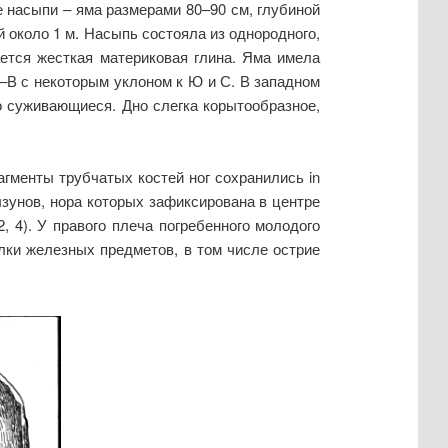
 насыпи – яма размерами 80–90 см, глубиной
 около 1 м. Насыпь состояла из однородного,
ается жесткая материковая глина. Яма имела
З–В с некоторым уклоном к Ю и С. В западном
о суживающиеся. Дно слегка корытообразное,
агменты трубчатых костей ног сохранились in
ызунов, нора которых зафиксирована в центре
, 4). У правого плеча погребенного молодого
лки железных предметов, в том числе острие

--------

BRIEF: If a picture appears in the data, omit it; transcribe all the rest exactly.

RESULT OF THE TASK:
 насыпи – яма размерами 80–90 см, глубиной
 около 1 м. Насыпь состояла из однородного,
ается жесткая материковая глина. Яма имела
З–В с некоторым уклоном к Ю и С. В западном
о суживающиеся. Дно слегка корытообразное,
агменты трубчатых костей ног сохранились in
ызунов, нора которых зафиксирована в центре
, 4). У правого плеча погребенного молодого
лки железных предметов, в том числе острие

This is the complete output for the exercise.